Okay, set list. With the clear caveat that there were never less than 20 people onstage at any given moment, including the orchestra. But these were the lead singers.
Django Haskins – Nature Boy
Matt McMichaels – Kizza Me
Ira Kaplan – Oh, Dana
Jody Stephens – For You
Norman Blake – Nighttime
Mike Mills – Jesus Christ
Ira Kaplan – Take Care
Matthew Sweet – Big Black Car
Norman Blake – Stroke it Noel
Jody Stephens – Blue Moon
Brett Harris – Femme Fatale
Chris Stamey – Downs
Tift Merritt – Dream Lover
Django Haskins – Holocaust
Tift Merritt/Django Haskins – You Can’t Have Me
Michael Stipe/Brett Harris – Kanga-Roo
Company – Thank You Friends
In some cases, my friends and I agreed, the songs were done with more care and lusher arrangements than Chilton intended: in particular, Stipe’s “Kanga-Roo” was dense and glorious, not the glorious mess of anti-pop that made the record. For well over 90 minutes, I was held in this perfect bubble, and I’m sure I wasn’t the only person looking at Jody Stephens and thinking, “He deserves this. They all deserved this.”
The encore was more direct—and cast a wider net—intended to induct any stragglers firmly into the Church of Chilton. At ten songs, it was more than half again as long as the show, but not a soul got restive that I could see. It included not just songs from the first two Big Star records, but Chilton’s adolescent pop hit “The Letter” and his while-he-was-living tribute, The ‘Mats’ “Alex Chilton,” as well as the two beautiful songs from the pop single produced by his erstwhile bandmate Chris Bell: “You and Your Sister” and “I Am the Cosmos.” The latter of these was peculiarly wedged into the Chilton legend, as Stamey explained that “One day, Alex called me and said there was this song I had to hear,” before launching into Bell’s soaring song. Not complaining, mind you, just pointing out that it was kind of an odd moment rhetorically.

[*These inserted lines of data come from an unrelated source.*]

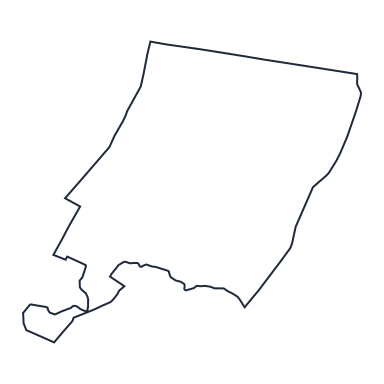 Livada, Arad, Romania
{"feature_id": "2599482B75985324598985", "entity_name": "Livada", "entity_type": "district", "adm_level": 2, "iso_a3": "ROU", "parent_name": "Romania", "parent_adm1": "Arad", "projection": "natural_earth1", "projection_center": [21.379, 46.217], "detail": "fine", "context": "isolated", "style": "outline", "palette": "slate", "viewbox_px": 384, "rotation_deg": 0, "n_neighbors": 0, "source": "geoboundaries", "source_scale": "gbopen_adm2", "svg_char_len": 1926}
<svg xmlns="http://www.w3.org/2000/svg" viewBox="0 0 384 384"><path d="M357.3,79.0L357.1,74.1L283.6,62.6L264.2,59.6L242.7,56.0L230.2,54.0L201.9,49.5L166.9,44.5L150.4,41.6L147.5,53.5L143.4,74.8L140.7,86.6L127.8,110.0L127.0,111.5L126.6,112.7L126.3,113.7L126.0,114.7L125.8,115.0L125.1,116.7L124.0,119.0L123.2,120.8L121.5,123.7L114.6,135.6L109.5,147.0L79.9,181.3L67.3,195.7L65.1,198.3L80.1,206.5L67.8,228.2L62.5,238.4L53.4,254.9L65.6,259.7L67.0,257.0L67.3,256.6L85.6,265.0L85.9,266.5L82.8,276.0L82.5,277.1L79.6,280.8L79.9,287.2L80.8,288.8L84.7,292.5L85.6,293.0L86.3,294.4L87.1,295.9L88.2,299.2L88.1,301.7L88.0,304.6L88.2,305.9L87.6,308.9L87.5,310.4L87.1,311.0L86.0,311.2L83.6,310.5L80.3,309.0L78.5,307.5L76.3,306.2L74.6,305.8L72.9,306.1L72.3,306.6L71.1,307.8L61.8,311.3L54.9,314.5L49.7,312.6L48.0,309.8L47.5,307.6L46.0,307.0L30.7,304.4L29.7,305.0L23.0,313.1L23.3,316.3L23.6,323.3L26.3,330.1L54.1,342.4L62.7,332.2L72.4,321.1L73.6,317.7L94.0,309.6L103.5,305.1L104.6,304.7L110.6,302.0L113.2,299.5L115.6,296.5L117.4,294.1L119.2,290.6L124.4,286.2L110.0,276.6L110.3,276.2L111.3,274.2L116.5,267.7L118.4,265.2L123.2,262.3L124.1,261.8L125.8,261.9L127.3,262.4L129.9,263.3L133.4,263.0L136.6,263.0L137.7,263.1L138.4,263.7L139.9,266.5L141.4,266.8L142.5,266.2L144.1,265.3L146.3,264.5L152.3,266.6L155.3,266.8L166.8,270.4L168.7,271.2L169.7,274.8L170.7,277.2L175.7,280.5L180.6,281.7L184.2,284.0L184.6,285.1L184.6,286.8L184.3,288.7L184.8,289.8L185.9,290.4L193.8,288.1L196.8,285.8L200.4,286.2L204.9,285.9L210.3,286.7L214.4,288.3L223.7,288.4L228.3,291.5L231.8,293.1L237.5,296.7L239.8,299.6L244.6,307.3L255.7,293.9L259.2,289.8L262.1,285.8L268.0,278.0L268.5,277.4L272.4,272.2L279.0,263.5L290.3,248.1L292.1,243.3L295.7,226.7L313.0,187.1L326.2,175.7L328.9,172.8L336.5,160.5L340.4,152.8L347.4,136.2L353.4,118.8L356.5,109.7L360.7,95.9L361.0,92.5L357.2,84.2L357.1,82.2L357.1,80.1L357.3,79.1L357.3,79.0Z" fill="none" stroke="#1e293b" stroke-width="2"/></svg>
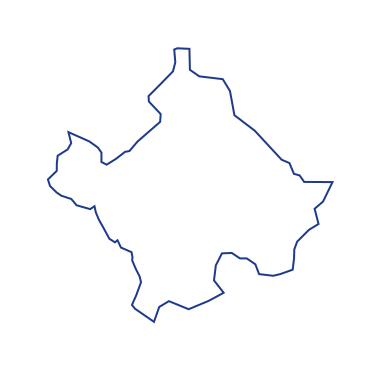 Dibër, Dibër, Albania, rotated 142°
{"feature_id": "67620474B73468897065558", "entity_name": "Dibër", "entity_type": "district", "adm_level": 2, "iso_a3": "ALB", "parent_name": "Albania", "parent_adm1": "Dibër", "projection": "mercator", "projection_center": [20.381, 41.713], "detail": "fine", "context": "isolated", "style": "outline", "palette": "blue", "viewbox_px": 384, "rotation_deg": 142, "n_neighbors": 0, "source": "geoboundaries", "source_scale": "gbopen_adm2", "svg_char_len": 1190}
<svg xmlns="http://www.w3.org/2000/svg" viewBox="0 0 384 384"><g transform="rotate(142 192 192)"><path d="M123.3,90.2L112.0,88.9L105.7,103.3L94.6,103.8L75.2,113.3L97.4,130.9L97.0,138.8L100.5,143.6L97.4,154.8L101.5,162.3L104.8,201.6L111.3,226.4L99.9,248.2L98.3,262.0L115.1,278.7L118.4,289.6L110.8,299.8L105.9,306.4L115.1,314.3L118.3,315.2L125.3,304.5L132.7,298.8L147.3,296.8L167.2,294.3L170.3,289.8L168.7,272.7L173.9,266.9L203.9,265.3L216.1,262.8L220.1,264.9L231.4,264.9L242.4,266.1L244.9,271.4L239.1,278.8L238.8,284.9L241.8,295.1L252.5,315.2L257.1,304.9L263.8,302.1L275.5,303.3L280.7,298.0L285.6,291.9L297.8,290.6L300.2,284.1L299.0,275.1L297.2,269.4L291.4,260.8L291.1,252.6L282.8,241.2L277.6,240.8L280.4,235.0L282.5,227.2L283.7,219.1L285.9,206.0L283.7,199.8L280.4,199.8L282.2,192.0L276.7,181.8L278.8,177.7L281.3,174.8L283.7,165.8L285.3,157.6L287.7,152.3L299.6,144.9L308.8,140.0L308.8,135.1L301.9,113.1L288.6,121.6L277.4,120.2L266.8,101.7L246.1,96.0L229.1,93.1L229.1,108.8L218.4,119.5L206.2,125.2L198.2,119.5L195.1,110.2L189.7,105.9L186.6,96.0L189.7,86.0L179.6,76.0L173.3,73.1L160.5,68.8L152.6,76.7L146.7,83.8L139.8,88.1L123.3,90.2Z" fill="none" stroke="#1e3a8a" stroke-width="2"/></g></svg>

Brett Harris /Matt McMichaels – You and Your Sister
Matthew Sweet/Mike Mills – September Gurls
Norman Blake – I Am the Cosmos
Tift Merritt – Thirteen
Matt McMichaels – Don’t Give Up on Me
Mitch Easter – Till the End of the Day
Norman Blake – I’m in Love with a Girl
Matt McMichaels – Alex Chilton
Gordon Zacharias – When You Smile
Michael Stipe & full company – The Letter
These songs varied more in performance, with “September Gurls” falling surprisingly flat, particularly as compared to the soaring, shiver-inducing “Thirteen.” And I felt kind of bad for the orchestra, who sat around for much of the encore, though their contributions, when called on, were beautifully done and just right.
Stamey should be fiercely proud of this achievement. It was an extraordinary evening, and I was honored to be there. The show is traveling to Memphis and maybe LA, I hear, so be sure to check it out if you get a chance.